O SUS representou um marco definitivo na garantia do direito à saúde do cidadão brasileiro, ao determinar um caráter universal às ações e aos serviços de saúde no País. Nessas quase três décadas, o processo de consolidação do SUS implicou mudanças na legislação, buscando garantir a implementação do sistema e acompanhar as transformações econômicas e sociais do País.

O artigo 196, da constituição federal, diz: “A saúde é direito de todos e dever do Estado, garantido mediante políticas sociais e econômicas que visem à redução do risco de doença e de outros agravos e ao acesso universal e igualitário às ações e serviços para sua promoção, proteção e recuperação”.

A construção do SUS foi desde as discussões de formulação de saúde pública a questões teóricas e filosóficas iniciadas na década de setenta e  que até hoje tem evoluído, apesar das forças contrárias que vem torpedeando por dentro do Estado brasileiro.

Desde setembro de 2000, quando foi aprovada a Emenda Constitucional 29 (EC-29), o SUS é administrado de forma tripartite, e conta com recursos provenientes dos orçamentos da União, dos Estados, do Distrito Federal e dos Municípios.

O SUS é uma obra social e coletiva que deu certo e serve de exemplo para muitos países, inclusive, os EUA.

Diante da pandemia da Covid-19, o SUS tem sido a proteção e, por que não dizer, a salvação do povo brasileiro.
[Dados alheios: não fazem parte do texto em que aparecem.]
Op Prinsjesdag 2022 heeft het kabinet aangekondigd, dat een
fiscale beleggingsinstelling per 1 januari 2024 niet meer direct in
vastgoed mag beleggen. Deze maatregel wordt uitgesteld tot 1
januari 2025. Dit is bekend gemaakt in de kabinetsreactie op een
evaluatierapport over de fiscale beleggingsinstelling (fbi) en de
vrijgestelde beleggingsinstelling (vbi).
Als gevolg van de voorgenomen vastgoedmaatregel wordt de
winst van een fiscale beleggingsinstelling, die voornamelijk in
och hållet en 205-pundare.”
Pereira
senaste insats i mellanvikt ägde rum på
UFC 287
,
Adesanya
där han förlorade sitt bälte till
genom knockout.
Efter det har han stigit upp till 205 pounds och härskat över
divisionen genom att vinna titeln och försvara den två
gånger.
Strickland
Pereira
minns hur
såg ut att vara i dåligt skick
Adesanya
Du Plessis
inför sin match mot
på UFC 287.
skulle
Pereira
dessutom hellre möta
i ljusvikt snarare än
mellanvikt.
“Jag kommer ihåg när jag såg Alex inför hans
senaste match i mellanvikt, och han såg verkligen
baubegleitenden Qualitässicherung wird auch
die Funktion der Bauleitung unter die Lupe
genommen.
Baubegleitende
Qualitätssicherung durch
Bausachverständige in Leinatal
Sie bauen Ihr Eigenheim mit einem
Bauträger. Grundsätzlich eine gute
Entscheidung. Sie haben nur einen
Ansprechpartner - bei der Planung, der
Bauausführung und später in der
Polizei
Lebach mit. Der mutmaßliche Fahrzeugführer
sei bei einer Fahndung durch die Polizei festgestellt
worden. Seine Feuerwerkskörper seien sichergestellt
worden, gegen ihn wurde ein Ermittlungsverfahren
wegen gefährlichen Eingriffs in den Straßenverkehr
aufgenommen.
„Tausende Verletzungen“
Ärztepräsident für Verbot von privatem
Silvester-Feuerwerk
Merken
As dificuldades são enormes, mas o princípio do atendimento universal gratuito é a pedra de toque do sistema único.

O SUS nunca havia sido submetido a tamanha prova de fogo e resistência como no momento em que o mundo vive a pandemia da Covid-19 e os inimigos públicos e os sabotadores do SUS que agem sorrateiramente vão perder o discussão de que o Sistema Único de Saúde é ineficiente e que os serviços prestados pela iniciativa privada são rápidos e eficazes.

Os EUA, a maior potência capitalista do mundo, estão mergulhados numa tragédia sanitária em grande medida por incúria do presidente Trump. Na pátria do capitalismo e da livre iniciativa, quem não dispuser de cartão de crédito com muito dólar não pode usufruir dos serviços médicos. Morrerá em casa ou em qualquer outro lugar, mas não terá assistência médica pública.

O Brasil tem muitas deficiências, mas, no entanto, contamos com um sistema que fica de pé e vem assistindo o povo brasileiro, inclusive setores da classe média que embarcou na discussão privatista dos serviços públicos.

O que se deve fazer no momento é valorizar o SUS e seus funcionários, todos, indistintamente. E também manter a pressão pública para que o governo Bolsonaro agilize as ações e provenha os meios para os municípios e os estados continuarem salvando vidas humanas. Depois que passar a tempestade retomaremos a luta para proteger o SUS, esta proteção é que vai garantir saúde de qualidade a todo os brasileiros.

Por fim, não vamos esquecer dos preceitos do SUS:

1- É universal, pois atende a todos sem cobrar nada, independentemente de raça ou condição social;
2- Integral, pois trata a saúde como um todo com ações que, ao mesmo tempo, pensam no indivíduo sem esquecer da comunidade;
3- Garante equidade, pois oferece os recursos de saúde de acordo com as necessidades de cada um;
4- O SUS é administrado de forma tripartite, ou seja, o financiamento é uma responsabilidade comum dos três níveis de governo – federal, estadual e municipal.